Evaluating LLM-Based Goal Extraction in Requirements Engineering: Prompting Strategies and Their Limitations
Researchers find AI can accelerate but not replace manual goal extraction.
A team of researchers from Politecnico di Torino published a paper on arXiv evaluating LLM-based goal extraction in requirements engineering. They proposed a pipeline that automates the Goal-Oriented Requirements Engineering (GORE) process by extracting functional goals from software documentation through three phases: actor identification, high-level goal extraction, and low-level goal extraction. The pipeline uses a chain of LLMs with engineered prompts, experimenting with different in-context learning variants and a generation-critic feedback loop involving two LLMs.
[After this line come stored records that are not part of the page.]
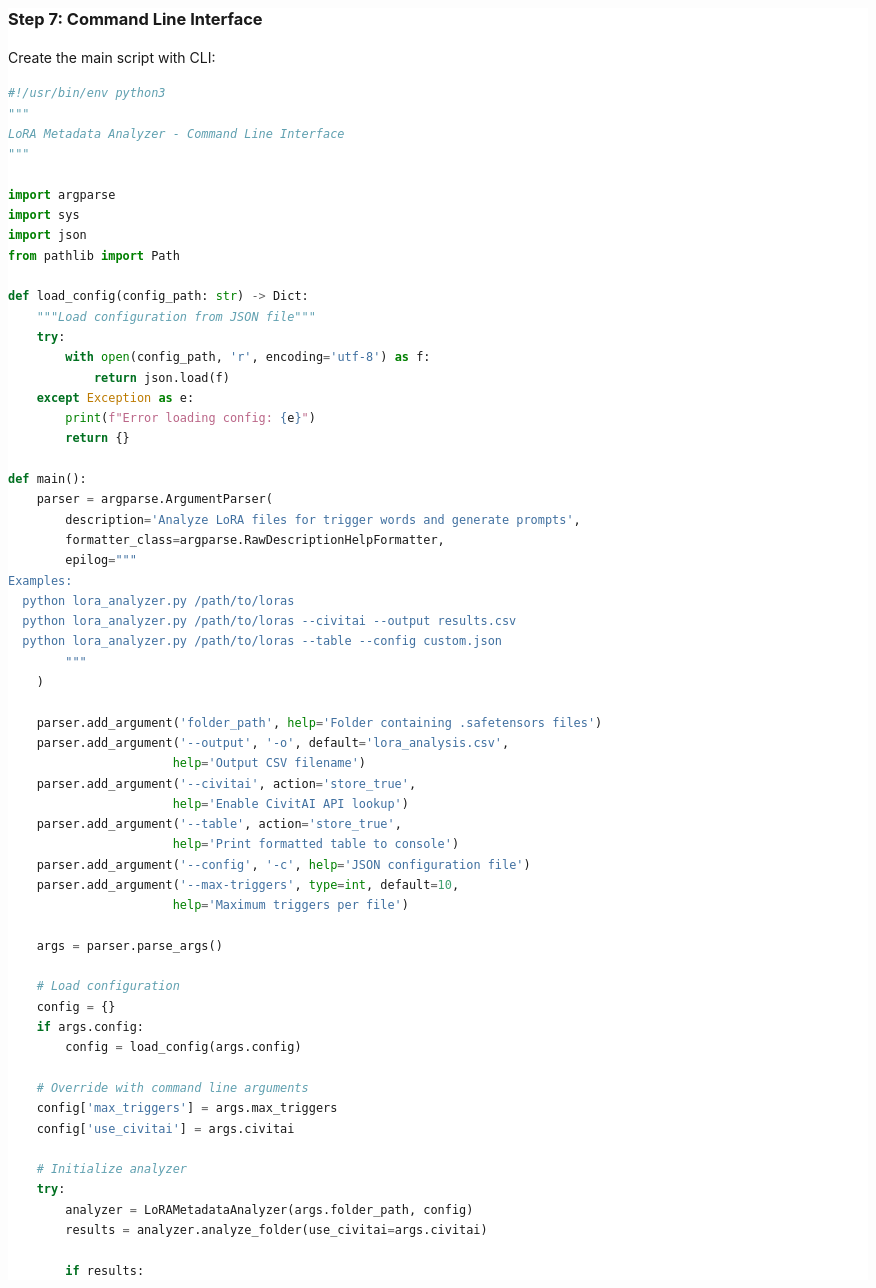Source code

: ### Step 7: Command Line Interface

Create the main script with CLI:

```python
#!/usr/bin/env python3
"""
LoRA Metadata Analyzer - Command Line Interface
"""

import argparse
import sys
import json
from pathlib import Path

def load_config(config_path: str) -> Dict:
    """Load configuration from JSON file"""
    try:
        with open(config_path, 'r', encoding='utf-8') as f:
            return json.load(f)
    except Exception as e:
        print(f"Error loading config: {e}")
        return {}

def main():
    parser = argparse.ArgumentParser(
        description='Analyze LoRA files for trigger words and generate prompts',
        formatter_class=argparse.RawDescriptionHelpFormatter,
        epilog="""
Examples:
  python lora_analyzer.py /path/to/loras
  python lora_analyzer.py /path/to/loras --civitai --output results.csv
  python lora_analyzer.py /path/to/loras --table --config custom.json
        """
    )
    
    parser.add_argument('folder_path', help='Folder containing .safetensors files')
    parser.add_argument('--output', '-o', default='lora_analysis.csv', 
                       help='Output CSV filename')
    parser.add_argument('--civitai', action='store_true',
                       help='Enable CivitAI API lookup')
    parser.add_argument('--table', action='store_true',
                       help='Print formatted table to console')
    parser.add_argument('--config', '-c', help='JSON configuration file')
    parser.add_argument('--max-triggers', type=int, default=10,
                       help='Maximum triggers per file')
    
    args = parser.parse_args()
    
    # Load configuration
    config = {}
    if args.config:
        config = load_config(args.config)
    
    # Override with command line arguments
    config['max_triggers'] = args.max_triggers
    config['use_civitai'] = args.civitai
    
    # Initialize analyzer
    try:
        analyzer = LoRAMetadataAnalyzer(args.folder_path, config)
        results = analyzer.analyze_folder(use_civitai=args.civitai)
        
        if results:
```
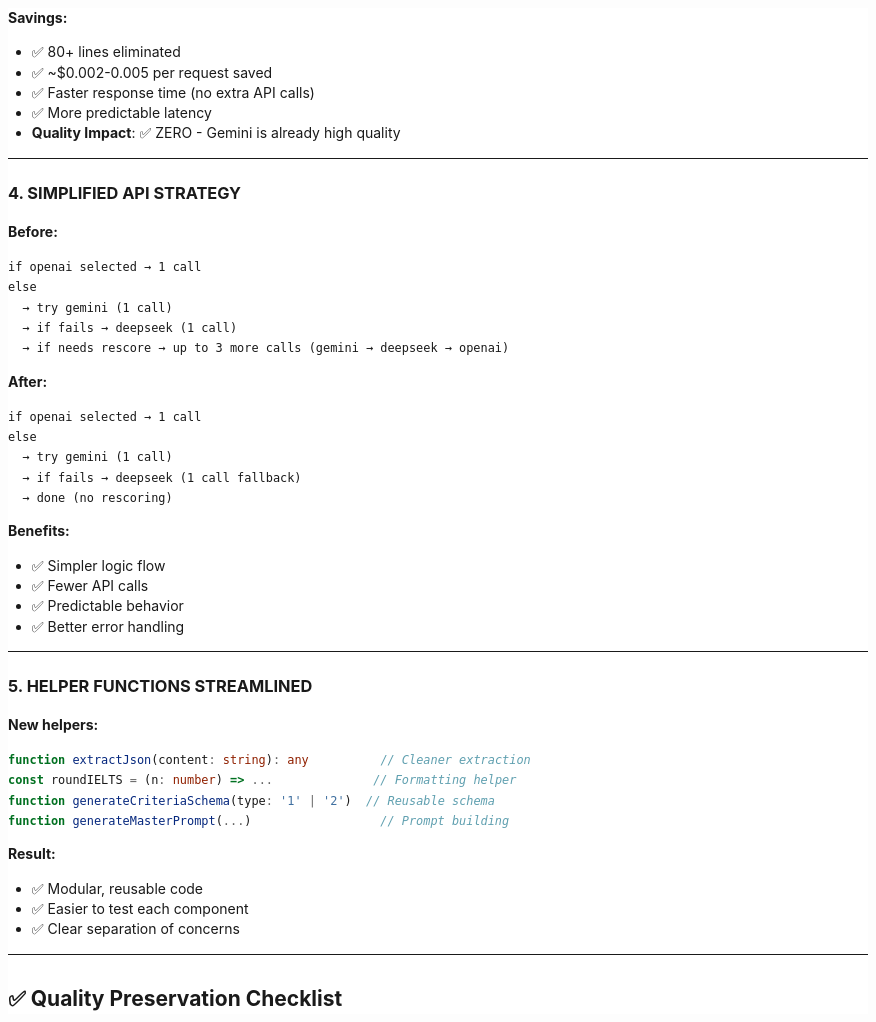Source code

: **Savings:**
- ✅ 80+ lines eliminated
- ✅ ~$0.002-0.005 per request saved
- ✅ Faster response time (no extra API calls)
- ✅ More predictable latency
- **Quality Impact**: ✅ ZERO - Gemini is already high quality

---

### **4. SIMPLIFIED API STRATEGY**

**Before:**
```
if openai selected → 1 call
else 
  → try gemini (1 call)
  → if fails → deepseek (1 call)
  → if needs rescore → up to 3 more calls (gemini → deepseek → openai)
```

**After:**
```
if openai selected → 1 call
else
  → try gemini (1 call)
  → if fails → deepseek (1 call fallback)
  → done (no rescoring)
```

**Benefits:**
- ✅ Simpler logic flow
- ✅ Fewer API calls
- ✅ Predictable behavior
- ✅ Better error handling

---

### **5. HELPER FUNCTIONS STREAMLINED**

**New helpers:**
```typescript
function extractJson(content: string): any          // Cleaner extraction
const roundIELTS = (n: number) => ...              // Formatting helper
function generateCriteriaSchema(type: '1' | '2')  // Reusable schema
function generateMasterPrompt(...)                  // Prompt building
```

**Result:**
- ✅ Modular, reusable code
- ✅ Easier to test each component
- ✅ Clear separation of concerns

---

## ✅ **Quality Preservation Checklist**
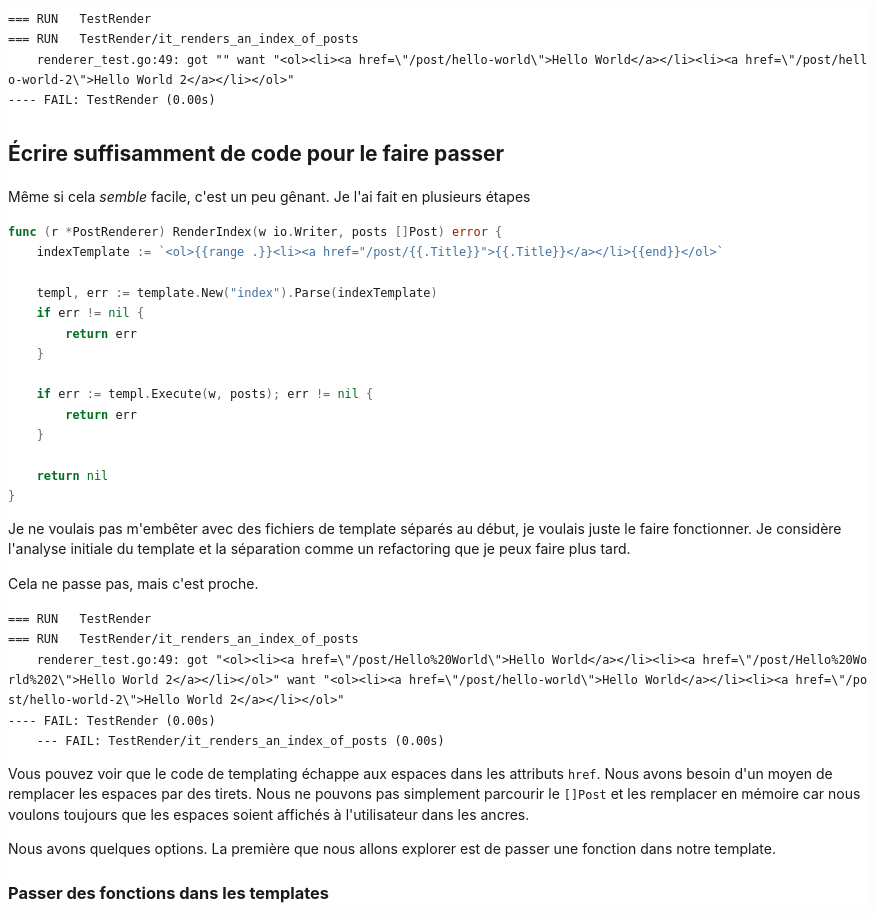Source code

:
 ```
=== RUN   TestRender
=== RUN   TestRender/it_renders_an_index_of_posts
    renderer_test.go:49: got "" want "<ol><li><a href=\"/post/hello-world\">Hello World</a></li><li><a href=\"/post/hello-world-2\">Hello World 2</a></li></ol>"
---- FAIL: TestRender (0.00s)
```

## Écrire suffisamment de code pour le faire passer

Même si cela _semble_ facile, c'est un peu gênant. Je l'ai fait en plusieurs étapes

```go
func (r *PostRenderer) RenderIndex(w io.Writer, posts []Post) error {
	indexTemplate := `<ol>{{range .}}<li><a href="/post/{{.Title}}">{{.Title}}</a></li>{{end}}</ol>`

	templ, err := template.New("index").Parse(indexTemplate)
	if err != nil {
		return err
	}

	if err := templ.Execute(w, posts); err != nil {
		return err
	}

	return nil
}
```

Je ne voulais pas m'embêter avec des fichiers de template séparés au début, je voulais juste le faire fonctionner. Je considère l'analyse initiale du template et la séparation comme un refactoring que je peux faire plus tard.

Cela ne passe pas, mais c'est proche.

```
=== RUN   TestRender
=== RUN   TestRender/it_renders_an_index_of_posts
    renderer_test.go:49: got "<ol><li><a href=\"/post/Hello%20World\">Hello World</a></li><li><a href=\"/post/Hello%20World%202\">Hello World 2</a></li></ol>" want "<ol><li><a href=\"/post/hello-world\">Hello World</a></li><li><a href=\"/post/hello-world-2\">Hello World 2</a></li></ol>"
---- FAIL: TestRender (0.00s)
    --- FAIL: TestRender/it_renders_an_index_of_posts (0.00s)
```

Vous pouvez voir que le code de templating échappe aux espaces dans les attributs `href`. Nous avons besoin d'un moyen de remplacer les espaces par des tirets. Nous ne pouvons pas simplement parcourir le `[]Post` et les remplacer en mémoire car nous voulons toujours que les espaces soient affichés à l'utilisateur dans les ancres.

Nous avons quelques options. La première que nous allons explorer est de passer une fonction dans notre template.

### Passer des fonctions dans les templates
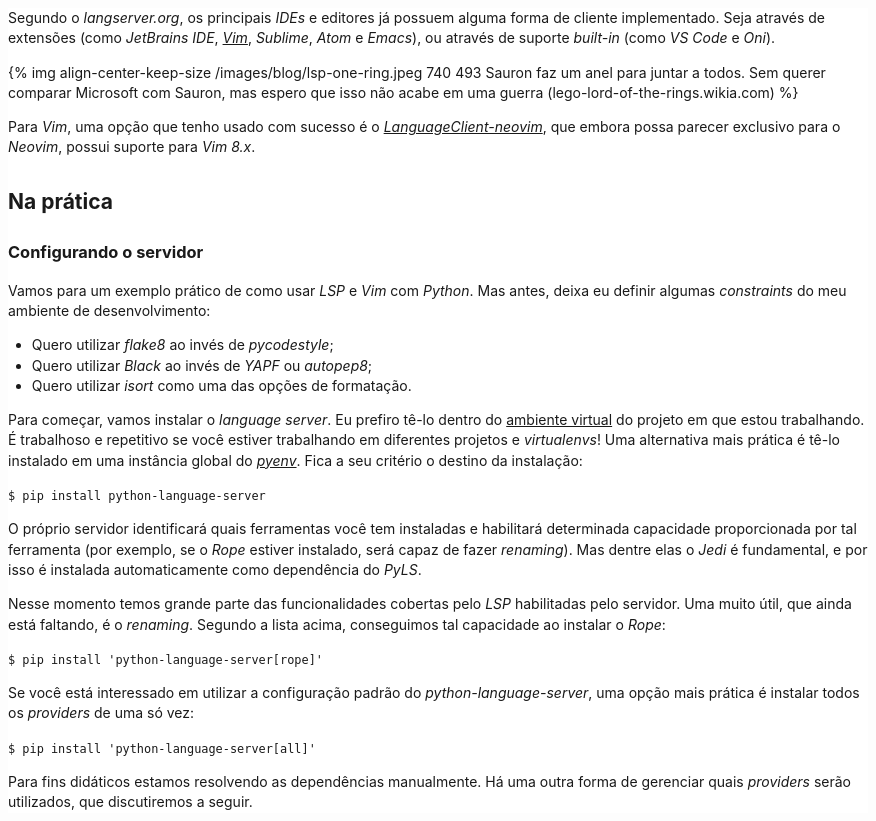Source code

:Segundo o _langserver.org_, os principais _IDEs_ e editores já possuem alguma forma de cliente implementado. Seja através de extensões (como _JetBrains IDE_, [_Vim_]({tag}vim "Leia mais sobre Vim"),
_Sublime_, _Atom_ e _Emacs_), ou através de suporte _built-in_ (como _VS Code_ e _Oni_).

{% img align-center-keep-size /images/blog/lsp-one-ring.jpeg 740 493 Sauron faz um anel para juntar a todos. Sem querer comparar Microsoft com Sauron, mas espero que isso não acabe em uma guerra (lego-lord-of-the-rings.wikia.com) %}

Para _Vim_, uma opção que tenho usado com sucesso é o [_LanguageClient-neovim_](https://github.com/autozimu/LanguageClient-neovim "Repositório oficial do projeto"), que embora possa parecer
exclusivo para o _Neovim_, possui suporte para _Vim 8.x_.

## Na prática

### Configurando o servidor

Vamos para um exemplo prático de como usar _LSP_ e _Vim_ com _Python_. Mas antes, deixa eu definir algumas _constraints_ do meu ambiente de desenvolvimento:

- Quero utilizar _flake8_ ao invés de _pycodestyle_;
- Quero utilizar _Black_ ao invés de _YAPF_ ou _autopep8_;
- Quero utilizar _isort_ como uma das opções de formatação.

Para começar, vamos instalar o _language server_. Eu prefiro tê-lo dentro do [ambiente virtual]({tag}virtualenv "Leia mais sobre Virtualenv") do projeto em que estou trabalhando. É trabalhoso
e repetitivo se você estiver trabalhando em diferentes projetos e _virtualenvs_!
Uma alternativa mais prática é tê-lo instalado em uma instância global do [_pyenv_]({filename}o-simples-e-poderoso-pyenv.md "O simples e poderoso Pyenv"). Fica a seu critério o destino
da instalação:

```
$ pip install python-language-server
```

O próprio servidor identificará quais ferramentas você tem instaladas e habilitará determinada capacidade proporcionada por tal ferramenta (por exemplo, se o _Rope_ estiver instalado,
será capaz de fazer _renaming_). Mas dentre elas o _Jedi_ é fundamental, e por isso é instalada automaticamente como dependência do _PyLS_.

Nesse momento temos grande parte das funcionalidades cobertas pelo _LSP_ habilitadas pelo servidor. Uma muito útil, que ainda está faltando, é o _renaming_. Segundo a lista acima, conseguimos
tal capacidade ao instalar o _Rope_:

```
$ pip install 'python-language-server[rope]'
```

Se você está interessado em utilizar a configuração padrão do _python-language-server_, uma opção mais prática é instalar todos os _providers_ de uma só vez:

```
$ pip install 'python-language-server[all]'
```

Para fins didáticos estamos resolvendo as dependências manualmente. Há uma outra forma de gerenciar quais _providers_ serão utilizados, que discutiremos a seguir.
The pipeline achieved 61% accuracy in low-level goal identification, the final stage. The feedback-loop mechanism with Zero-shot outperformed standalone Few-shot, but combining feedback with Few-shot showed no advantage, suggesting the primary performance ceiling is the prompting strategy applied to the critic LLM. The authors conclude the approach is best suited as a tool to accelerate manual extraction rather than as a full replacement. Future work will integrate RAG and Chain-of-Thought prompting to improve accuracy.
- The LLM pipeline achieved 61% accuracy in low-level goal identification.
- Zero-shot with feedback outperformed standalone Few-shot, but Few-shot with feedback showed no improvement.
- The approach is best for accelerating manual extraction, not replacing it.
Why It Matters
LLMs can speed up requirements engineering but still need human oversight for reliable results.